Flipper, 1963 [courtesy of Wikimedia Commons]

Flipper, Cousteau, and Homo aquaticus

The broadcast of Flipper and Jacques Cousteau’s documentaries introduced audiences to a seemingly alien world. But these popular shows sought to convince the viewer that the ocean was only temporarily unlivable to humans. Through technology and evolution, humanity would eventually colonize the last wilderness on the planet. What can this era of television tell us about how humans were taught to view the ocean and how these imperial and colonial visions have come to shape the submarine realm in the Anthropocene?

In 1964, NBC introduced TV audiences to Flipper. The show, loosely based upon a 1963 movie of the same name, centers a father and his two sons navigating life in the Florida Keys with the help of a dolphin companion. Flipper is a semi-domesticated dolphin who lives off the coast of the fictional Coral Key Park and Marine Preserve. As in several animal-centered shows of the era—including Lassie and Mister Ed—Flipper can communicate with (some) humans and often helps solve human problems. Despite those similarities, the marine setting forced the writers to think creatively about how to make the submarine environment approachable and understandable to viewers. To do so, the writers relied heavily upon imagining a world in which humans are capable of a semi-aquatic lifestyle.

During the 1960s, Jacques Cousteau believed that semi-aquatic humans, capable of living underwater and communicating with other species, were the next step in human evolution. Cousteau and Emile Gagnan designed the first successful open-circuit SCUBA equipment, called the Aqua-Lung, in 1942. By the time Flipper was on screen, more than 6 million Americans were using the technology. Cousteau believed that humans would soon colonize the ocean, with major underwater settlements. And eventually, he believed humans would evolve the ability to live underwater without technological assistance. Cousteau’s vision of Homo aquaticus was reinforced by his films. In The Silent World (1956) humans are shown interacting with the ocean through use of high-tech submersibles and diving equipment.

This aquatic future was integral to Flipper. The show used several devices to intimate the development of Homo aquaticus. Humans switched seamlessly from land to water by using technology. SCUBA equipment is shown in every episode, and whereas adults sometimes show fear or difficulty in its use, the two youngsters spend hours diving underwater. But the children also are shown free-diving with Flipper. Technology and evolution collaborate toward Cousteau’s imagined future.

Flipper, 1964 [courtesy of Wikimedia Commons]

In addition, the show introduced the personal submersible. First appearing in season one, the fictitious sub was used by characters to spend long periods of time underwater. This craft gave the driver the ability to blend into these environments and to have extensive interactions with Flipper. This technology was not available at the time, but it is one that shows what many thought would be the next step in human/marine interactions.
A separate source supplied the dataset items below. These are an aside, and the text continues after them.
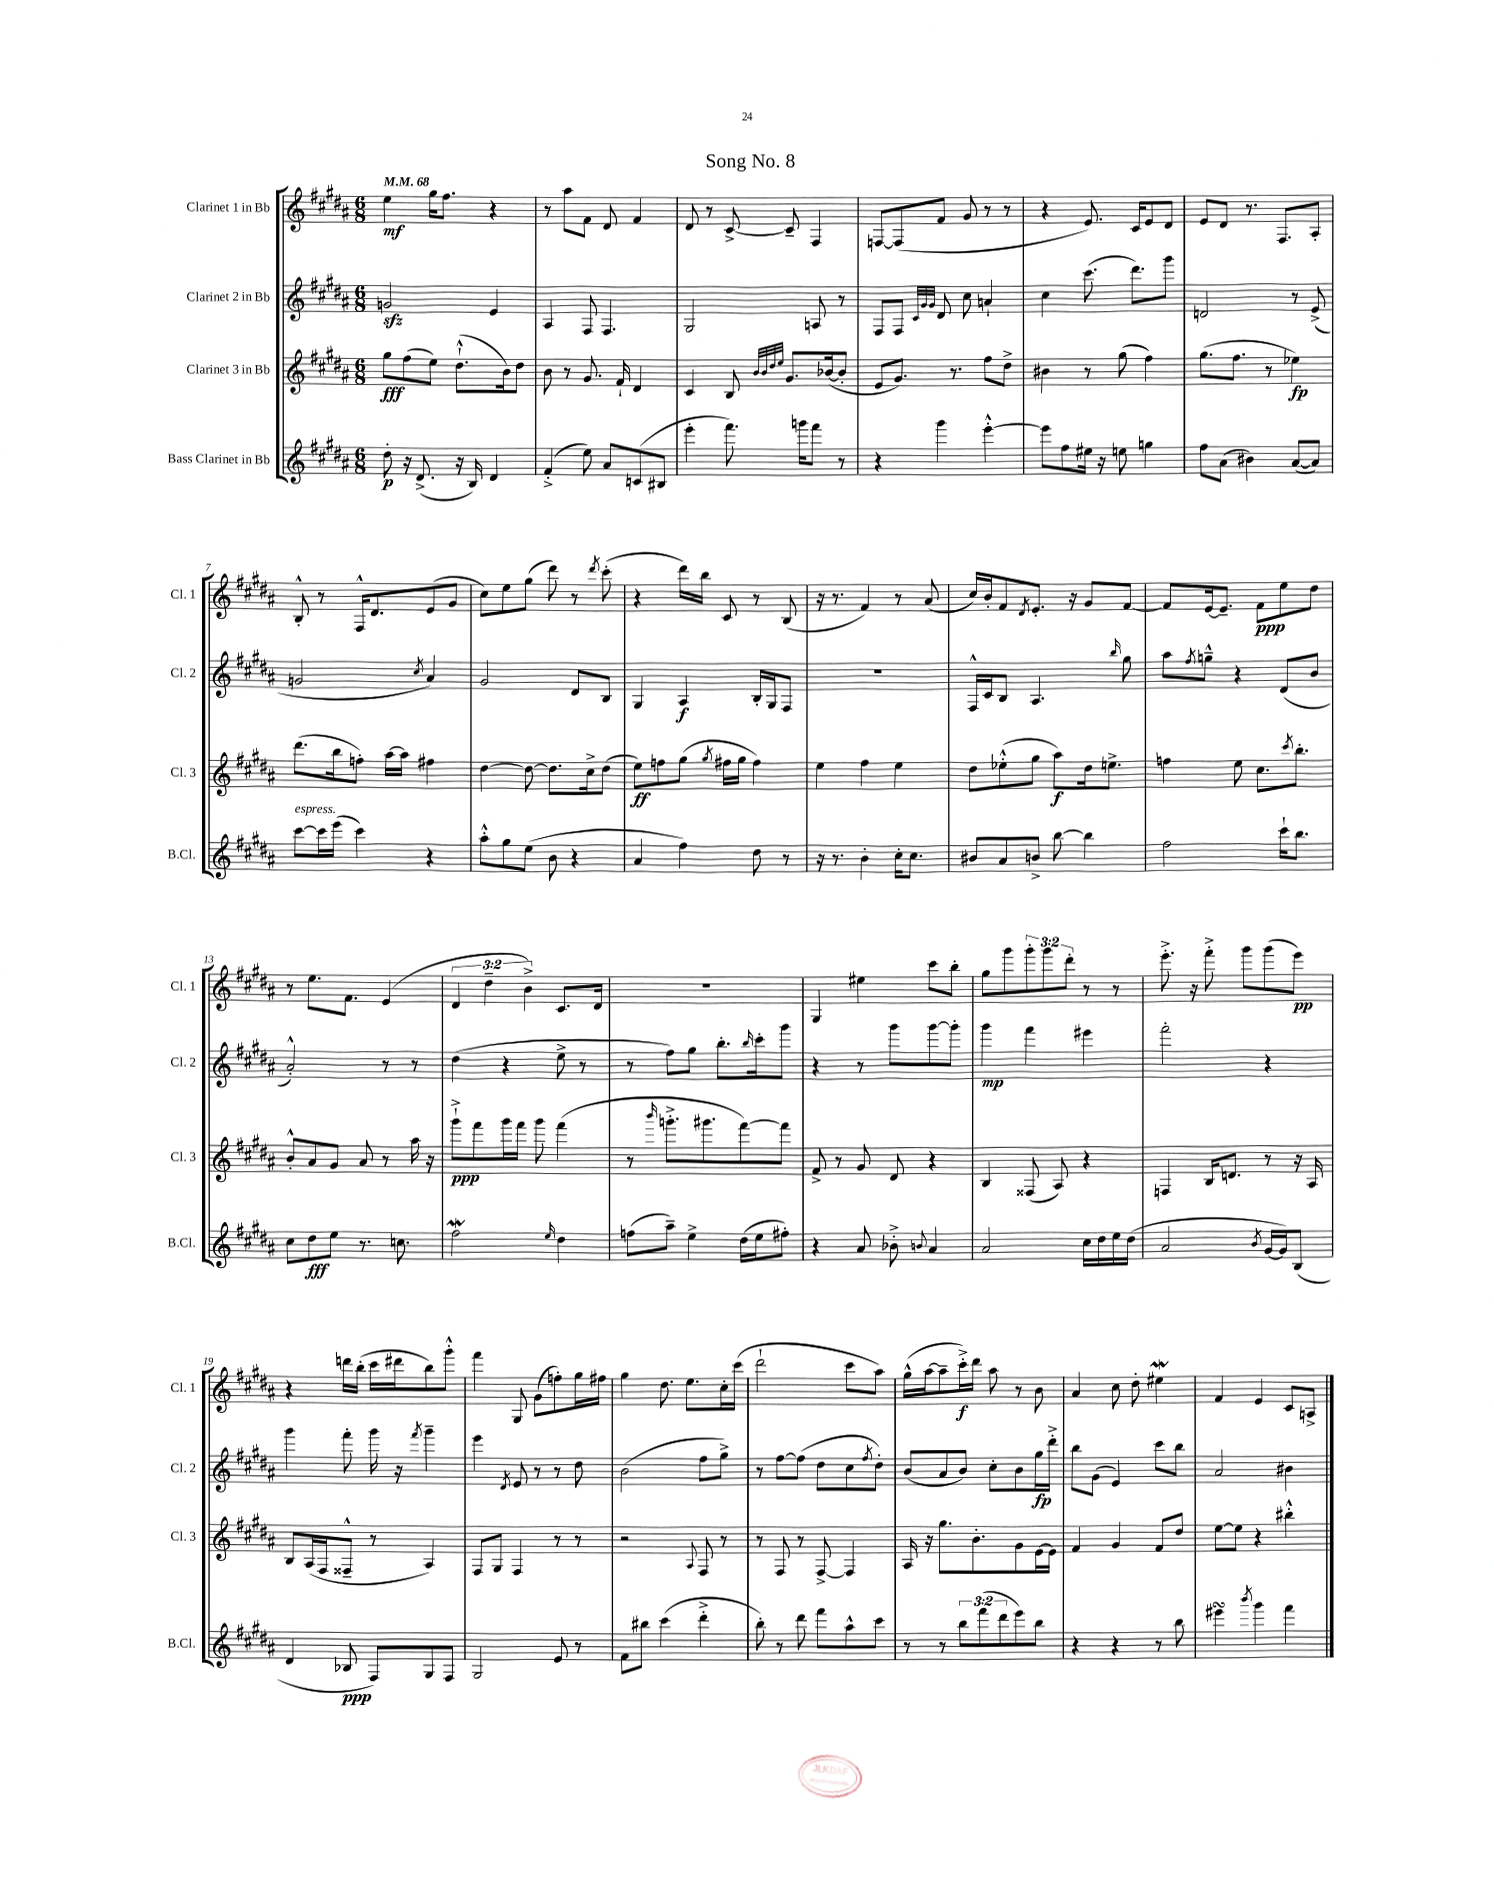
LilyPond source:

\header { title = "Song No. 8" }
<<
\new StaffGroup <<
\new Staff = "s0" \with { instrumentName = "Clarinet 1 in Bb" shortInstrumentName = "Cl. 1" } {
    \clef treble \key b \major \numericTimeSignature \time 6/8 \override Staff.TupletNumber.text = #tuplet-number::calc-fraction-text \tempo 4 = 68
    e''4\mf gis''16 fis''8. r4 |
    r8 ais''8 fis'8 dis'8 fis'4 |
    dis'8 r8 cis'8~-> cis'8-- fis4 |
    f8~ f8( fis'8 gis'8 r8 r8 |
    r4 e'8.) cis'16 e'8 dis'8 |
    e'8 dis'8 r8. fis8. ais8-. |
    b8-.-^ r8 fis16-^ dis'8. e'8( gis'8 |
    cis''8) e''8 gis''8( dis'''8) r8 \acciaccatura { dis'''8 } cis'''8-.( |
    r4 dis'''16) b''16 cis'8 r8 b8( |
    r16 r8. fis'4) r8 ais'8( |
    cis''16) b'16-. fis'8 \acciaccatura { dis'8 } e'8.-. r16 gis'8 fis'8~ |
    fis'8 e'16~ e'8.-- fis'8\ppp e''8 dis''8 |
    r8 e''8. fis'8. e'4( |
    \tuplet 3/2 { dis'4 dis''4-- b'4->) } cis'8. dis'16 |
    R2. |
    gis4 eis''4 cis'''8 b''8-. |
    gis''8 gis'''8 \tuplet 3/2 { gis'''8-. gis'''8 dis'''8-. } r8 r8 |
    e'''8.-.-> r16 fis'''8-.-> gis'''8 gis'''8( e'''8\pp) |
    r4 d'''16 b''16-.( cis'''16 dis'''16 b''8) gis'''8-.-^ |
    fis'''4 gis8 gis'8( f''8-.) gis''16 fis''16 |
    gis''4 dis''8. e''8. cis''16-. cis'''16( |
    dis'''2-! cis'''8 ais''8) |
    gis''16-^( ais''16~ ais''8-- cis'''16-.->\f) dis'''16 ais''8 r8 b'8 |
    ais'4 cis''8 dis''8-. eis''4\mordent |
    fis'4 e'4 cis'8 a8-> \bar "|." |
}
\new Staff = "s1" \with { instrumentName = "Clarinet 2 in Bb" shortInstrumentName = "Cl. 2" } {
    \clef treble \key b \major \numericTimeSignature \time 6/8
    g'2\sfz e'4 |
    ais4 fis8 fis4. |
    gis2 a8 r8 |
    fis8 fis8 \grace { cis'32 gis'32 gis'32 } dis'8 cis''8 a'4-! |
    cis''4 cis'''8.( dis'''8.) gis'''8 |
    d'2 r8 e'8->( |
    g'2 \acciaccatura { cis''8 } ais'4) |
    gis'2 dis'8 b8 |
    gis4 ais4\f b16-. gis16 fis8 |
    R2. |
    fis16-^ cis'16 b8 ais4. \grace { b''16 } gis''8 |
    ais''8 \acciaccatura { fis''8 } g''8---^ r4 dis'8( b'8 |
    ais'2-.-^) r8 r8 |
    dis''4( r4 e''8-> r8 |
    r8 fis''8) gis''8 b''8.-. \grace { b''16 } cis'''16-. gis'''8 |
    r4 r8 gis'''8 gis'''8~ gis'''8-. |
    gis'''4\mp fis'''4 eis'''4 |
    fis'''2-. r4 |
    gis'''4 fis'''8-. gis'''16 r16 \acciaccatura { fis'''8 } gis'''4-- |
    e'''4 \acciaccatura { dis'8 } e'8 r8 r8 dis''8 |
    b'2( fis''8 gis''8->) |
    r8 fis''8~ fis''8( dis''8 cis''8 \acciaccatura { fis''8 } dis''8-.) |
    b'8( ais'8 b'8) cis''8-. b'8 gis''16\fp dis'''16-.-> |
    b''8 gis'8( e'4) cis'''8 b''8 |
    ais'2 bis'4 \bar "|." |
}
\new Staff = "s2" \with { instrumentName = "Clarinet 3 in Bb" shortInstrumentName = "Cl. 3" } {
    \clef treble \key b \major \numericTimeSignature \time 6/8
    gis''8\fff fis''8( e''8) dis''8.-!-^( b'16) dis''8 |
    b'8 r8 gis'8. fis'16-! dis'4 |
    cis'4 b8 \grace { b'32 b'32 dis''32 e''32 } gis'8. bes'16~( bes'8-. |
    e'8 gis'8.) r8. fis''8 dis''8-> |
    bis'4 r8 gis''8( fis''4) |
    gis''8.( fis''8. r8 ees''4\fp) |
    dis'''8.( b''16 f''8-.) ais''16~ ais''16 fis''4 |
    dis''4~ dis''8~ dis''8. cis''16-> dis''8( |
    e''8\ff) f''8 gis''8( \acciaccatura { gis''8 } fis''16 gis''16 fis''4) |
    e''4 fis''4 e''4 |
    dis''8 ees''8-.-^( gis''8 ais''8\f) dis''16 e''8.-> |
    f''4 e''8 cis''8. \acciaccatura { cis'''8 } b''8.-. |
    b'8-.-^ ais'8 gis'8 ais'8 r8 ais''16 r16 |
    gis'''8-!->\ppp fis'''8 gis'''16 fis'''16 gis'''8 fis'''4( |
    r8 \grace { b'''16 } g'''8.-.-> gis'''8. fis'''8~) fis'''8 |
    fis'8-> r8 gis'8 dis'8 r4 |
    b4 fisis8( ais8) r4 |
    f4 b16 d'8. r8 r16 ais16 |
    b8 ais16( fis16 fisis8---^ r8 ais4) |
    fis8 gis8 fis4 r8 r8 |
    r2 \appoggiatura { ais8 } fis8 r8 |
    r8 fis8 r8 fis8~-> fis4 |
    ais16 r16 gis''8. b'8.-. gis'8 e'16~ e'16 |
    fis'4 gis'4 fis'8 dis''8 |
    e''8~ e''8 r4 bis''4-.-^ \bar "|." |
}
\new Staff = "s3" \with { instrumentName = "Bass Clarinet in Bb" shortInstrumentName = "B.Cl." } {
    \clef treble \key b \major \numericTimeSignature \time 6/8 \override Staff.TupletNumber.text = #tuplet-number::calc-fraction-text
    dis''8-.\p r16 dis'8.->( r16 b16) dis'4 |
    fis'4-.->( e''8) ais'8 c'8( bis8 |
    e'''4-. fis'''8.) g'''16 fis'''8 r8 |
    r4 gis'''4 e'''4~-.-^ |
    e'''8 fis''8 eis''16 r16 e''8 g''4 |
    fis''8 ais'8( bis'4) ais'8~( ais'8) |
    cis'''8~^\markup { \italic "espress." } cis'''16 e'''16( cis'''4) r4 |
    ais''8-.-^ gis''8 e''8( b'8 r4 |
    ais'4 fis''4) dis''8 r8 |
    r16 r8. b'4-. cis''16-. cis''8. |
    bis'8 ais'8 b'8-> b''8~ b''4 |
    fis''2 cis'''16-! b''8. |
    cis''8 dis''8\fff e''8 r8. c''8. |
    fis''2\mordent \grace { e''16 } dis''4 |
    f''8( ais''8--) e''4-> dis''16( e''16 fis''8-.) |
    r4 ais'8 bes'8-.-> \appoggiatura { b'8 } ais'4 |
    ais'2 cis''16 dis''16 e''16 dis''16( |
    ais'2 \acciaccatura { b'8 } gis'16~ gis'16) b8( |
    dis'4 bes8\ppp fis8) gis8 fis8 |
    gis2 e'8 r8 |
    fis'8 bis''8 cis'''4( dis'''4-.-> |
    b''8-.) r8 dis'''8 fis'''8 ais''8-^ cis'''8 |
    r8 r8 \tuplet 3/2 { b''8 fis'''8( dis'''8 } e'''8) b''8 |
    r4 r4 r8 b''8 |
    eis'''4\turn \acciaccatura { b'''8 } gis'''4 fis'''4 \bar "|." |
}
>>
>>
The show also explores the idea of how humans have changed that space to suit them. In one episode, we see an artificial reef built from old automobiles. In another, action takes place in a sunken ship. In most of these spaces, human architecture becomes naturalized over time, after having been underwater long enough to be covered in algae and coral, and to be inhabited by fish and crabs. Flipper and humans live together in the ocean created by and for them both.

Flipper, 1963 [courtesy of Wikimedia Commons]

Whereas the mixture of human and animal worlds was shown via technology and architecture, the most prominent future narrative in the show is that of human communication with dolphins. The Miami Seaquarium, home to the dolphins used in filming, was one of the first places in the world where audiences could watch captive dolphin shows. Seaquarium trained dolphins to perform a variety of tricks, including jumping, “speaking,” and fetching objects on command. The dolphins’ training suggested to the audience that these animals were intelligent and enjoyed interacting with humans. Many of these tricks were featured on Flipper.

Flipper, 1969 [photo: Miami Seaquarium; courtesy of Wikimedia Commons]

The most remarkable technology in the show is one that never truly existed. In the show, humans call Flipper to them by using a tool that looks like a bullhorn. They place it underwater, and it emits a sound that emulates a series of dolphin-produced squeaks and clicks. This technology did not exist, and still doesn’t. But it works to convince the show’s audience that humans know and understand dolphins.

Flipper and Cousteau’s films offered a vision of the ocean that centered humans, not as we were, but as we could evolve to become: Homo aquaticus. This aquatic vision made the ocean knowable. But in knowing it, the audience was urged to shape it to suit their own needs. We see the impact of this way of knowing in the current ocean of the Anthropocene, filled with human artifacts, encroached upon by the terrestrial realm.


Sam Muka is an assistant professor in the Science and Technology Studies Program at the Stevens Institute of Technology in Hoboken, NJ. Her work focuses upon the history and sociology of marine science, with special attention to the way that representations of the ocean affect the cultural and scientific perceptions of that space and its inhabitants. Her first book, Oceans under Glass: Tank Craft and the Sciences of the Seas (University of Chicago Press, 2022), examines the history of aquariums and their impact upon the way we see and think about the ocean today.